START EXCERPTED PASSAGE
Submitted by New Jersey Truck Crash Attorney, Jeffrey Hark.
Federal transportation regulators on Tuesday cited a Walmart truck driver’s fatigue as the chief cause of a crash last year that killed the comedian James McNair and critically injured Tracy Morgan, a star of the television series “30 Rock.”
National Transportation Safety Board investigators, presenting their findings at a public hearing in Washington about the June 2014 crash on the New Jersey Turnpike, said unused seatbelts exacerbated the injuries, and criticized the training of emergency medical workers who struggled to remove Mr. Morgan and some of the other six people who were trapped inside an overturned limousine van.
In addition, the limousine had been customized, officials said, leaving the passengers without any available exits until emergency responders cut out part of a plywood panel that had been installed between the passenger compartment and the cab.
“Their single means of exiting had become inoperable in the crash,” the board chairman, Christopher Hart, said.
END EXCERPTED PASSAGE
◆ **YOUR TASKS**:
1) According to the crash report, what was the main cause of the crash?
2) List every person named in the crash report.
3) Write the next part of the crash report, picking up after its final sentence.
START DATA EXTRACT
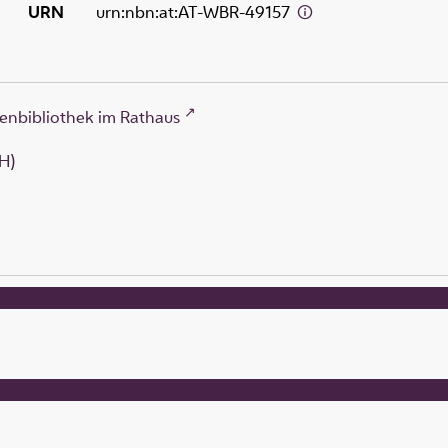
URN
urn:nbn:at:AT-WBR-49157
enbibliothek im Rathaus
H)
END DATA EXTRACT
◆ **EXERCISE RESULTS**:
1) A Walmart truck driver's fatigue.

2) Jeffrey Hark, James McNair, Tracy Morgan, Christopher Hart

3)
Even if that sliding door had worked, it was above passengers’ heads, because the van had flipped onto its side. The officials said they shuddered at what might have happened had the vehicle caught fire.
The crash left Mr. Morgan with a severe brain injury and killed Mr. McNair, 62, who was known as Jimmy Mack. Eight other people were injured when the Walmart truck — traveling 65 miles per hour in a 45 m.p.h. zone as it approached a construction area where traffic was backed up — rear-ended the van and set off a chain-reaction collision.
The truck driver, Kevin Roper, is awaiting trial in New Jersey on charges of vehicular homicide and assault by auto. Mr. Morgan settled a lawsuit against Walmart in May for an undisclosed amount. In an interview on NBC in June, Mr. Morgan said that he was not ready to return to his comedy career, and was still experiencing forgetfulness, headaches and nosebleeds.
Federal officials cast blame for the damage on a wide range of lax training and safety programs, as well as lapses in the emergency medical response. It took around 40 minutes for responders to extricate the passengers.
Medical workers initially “failed to recognize how serious the situation was and how many severely injured occupants” were in the van, Thomas Barth, a safety board investigator, said. By the time more highly trained medical workers arrived, “they were overwhelmed,” because “they didn’t have enough resources on hand,” Dr. Barth said.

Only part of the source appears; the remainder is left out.